DATA FOR PROCESSING below:
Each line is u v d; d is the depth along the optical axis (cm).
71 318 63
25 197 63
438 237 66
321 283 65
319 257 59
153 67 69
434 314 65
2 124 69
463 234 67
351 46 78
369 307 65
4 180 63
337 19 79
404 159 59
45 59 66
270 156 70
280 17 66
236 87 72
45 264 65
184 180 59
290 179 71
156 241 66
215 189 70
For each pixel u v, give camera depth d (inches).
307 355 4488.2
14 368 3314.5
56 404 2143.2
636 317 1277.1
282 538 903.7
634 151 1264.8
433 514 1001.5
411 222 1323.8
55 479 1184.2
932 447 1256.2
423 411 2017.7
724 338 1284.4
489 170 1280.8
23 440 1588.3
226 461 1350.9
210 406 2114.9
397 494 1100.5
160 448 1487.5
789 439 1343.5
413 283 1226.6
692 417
End of DATA FOR PROCESSING.
DATA FOR PROCESSING below:
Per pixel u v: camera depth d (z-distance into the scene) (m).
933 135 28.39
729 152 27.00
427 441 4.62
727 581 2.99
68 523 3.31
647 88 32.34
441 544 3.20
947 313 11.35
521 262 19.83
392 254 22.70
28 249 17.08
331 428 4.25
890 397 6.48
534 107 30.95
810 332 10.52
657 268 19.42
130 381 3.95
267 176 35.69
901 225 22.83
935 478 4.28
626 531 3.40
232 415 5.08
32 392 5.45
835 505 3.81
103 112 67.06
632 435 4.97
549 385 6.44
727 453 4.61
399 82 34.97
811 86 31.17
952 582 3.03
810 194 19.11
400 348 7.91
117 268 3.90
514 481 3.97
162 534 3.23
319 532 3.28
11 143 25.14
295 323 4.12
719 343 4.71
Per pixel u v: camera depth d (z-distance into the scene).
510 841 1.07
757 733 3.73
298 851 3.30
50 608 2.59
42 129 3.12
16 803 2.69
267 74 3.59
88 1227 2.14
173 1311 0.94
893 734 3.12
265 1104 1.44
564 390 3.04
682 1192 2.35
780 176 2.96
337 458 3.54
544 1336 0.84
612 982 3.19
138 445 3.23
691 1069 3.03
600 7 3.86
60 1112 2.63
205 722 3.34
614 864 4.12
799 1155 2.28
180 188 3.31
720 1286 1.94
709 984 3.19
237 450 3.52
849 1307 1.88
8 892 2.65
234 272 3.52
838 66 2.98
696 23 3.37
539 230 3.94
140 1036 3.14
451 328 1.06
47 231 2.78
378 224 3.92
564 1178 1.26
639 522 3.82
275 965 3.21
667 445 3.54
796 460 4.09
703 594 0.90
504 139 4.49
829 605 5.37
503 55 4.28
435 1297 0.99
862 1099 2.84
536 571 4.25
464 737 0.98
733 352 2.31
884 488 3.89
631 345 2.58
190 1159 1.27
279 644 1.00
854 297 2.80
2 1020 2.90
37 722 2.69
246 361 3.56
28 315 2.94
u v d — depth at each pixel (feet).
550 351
End of DATA FOR PROCESSING.
GOAL OF THE EXERCISE :: Pull every line containing "camera" out of the records.

REPLY ::
For each pixel u v, give camera depth d (inches).
Per pixel u v: camera depth d (z-distance into the scene) (m).
Per pixel u v: camera depth d (z-distance into the scene).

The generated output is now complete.